Fiona Hill’s testimony draws a line through the White House ⁠— and sets up a key confrontation for Trump
Fiona Hill image by Kuhlmann, MSC

Former White House expert on Russia and Ukraine Fiona Hill testified before the House impeachment inquiry on Monday, and what she had to say appears to have further illuminated the extent of the scheme by Donald Trump and Rudy Giuliani to extort Ukraine for personal gain. Hill’s testimony also sets up one of the most unlikely imaginable opponents for Trump—former national security adviser John Bolton.


Hill testified behind closed doors, and a day later the most amazing thing may be just how little is known of what she actually said. As with last week’s testimony from former U.S. Ambassador to Ukraine Marie Yovanovitch, those closed doors have been remarkably soundproof. But what little we do know is already explosive. HIll testified that meetings with Giuliani and his associates, along with their efforts to force Ukrainian officials to open investigations, were so disturbing that Bolton instructed Hill to talk with White House attorney John Eisenberg.

And NBC News reports that Bolton didn’t just instruct Hill to go to White House attorneys over Giuliani. The attempts to use military aid to force Ukrainian officials into producing political dirt that Trump could use against Joe Biden were clear enough that Bolton also told Hill to alert White House legal staff over concerns about U.S. Ambassador to the European Union Gordon Sondland, along with acting chief of staff and Director of the Office of Management and Budget Mick Mulvaney. Mulvaney’s role with the OMB means that he would have been fully involved in Trump’s halting of assistance to Ukraine.

Impossible as it may seem, the corruption in the Trump White House was so great that John Bolton would apparently not go along with it. And Bolton’s disagreement may be key in convincing other White House staffers to come forward.

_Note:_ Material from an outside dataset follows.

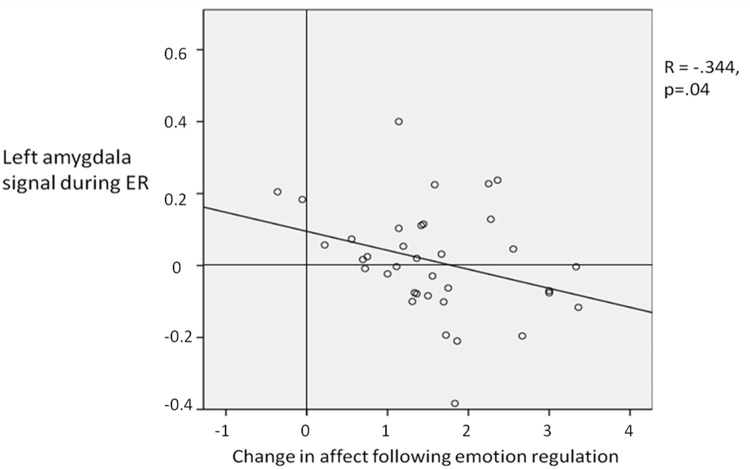
Correlation between the left amygdala signal during emotion regulation and the reduction in self report affect rating as a result of emotion regulation.The greater the reduction in affect rating rating is indicative of more successful emotion regulation (i.e. a larger reduction in affect ratings for the emotion regulation compared to not regulating emotion).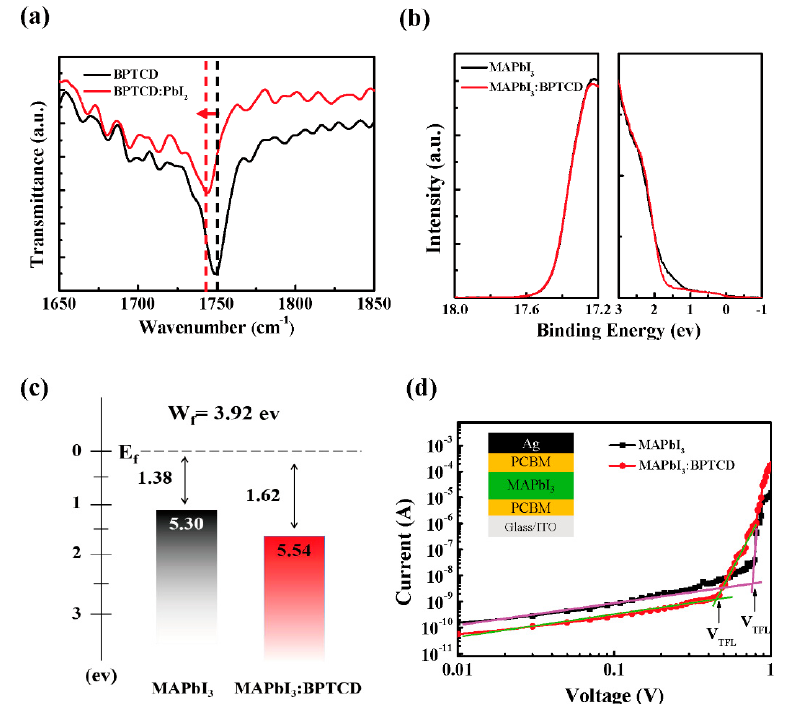
Figure 4. ( a ) FTIR spectra of pure BPTCD film and PbI 2 added BPTCD film ( b ) UPS results and ( c ) Energy level diagram of perovskite films with 3 wt.% and without BPTCD additive ( d ) I-V characteristic of an electron-only device based on perovskite film with 3 wt.% BPTCD, with an inset showing the device structure.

The most important point of all may be that Hill, like Yovanovitch, testified in spite of White House attempts to stifle her appearance before Congress. The days in which a command from Donald Trump could seal the lips of any former member of the executive branch and make a congressional subpoena optional appear to be past. In fact, the inquiry’s schedule appears to be filling with former members of the State Department and White House staff suddenly eager to make an appearance, as the line between willing witnesses and subjects of the investigation begins to be drawn.

Sondland is also set to appear this week, but one of the things that Hill reportedly said on Monday is at odds with the reported contents of Sondland’s opening statement. Those reports have indicated that Sondland will testify that when he was busily texting about finding officials who could be arm-twisted into opening an investigation, he didn’t realize that the investigation had anything to do with Biden or his son. That not-yet-delivered testimony appears to be at odds with what Hill told legislators and what Bolton was saying even before Trump put in his now infamous phone call to the Ukrainian president.

Witness, or accomplice … Sondland still has some time to try to leave one group and move to the other.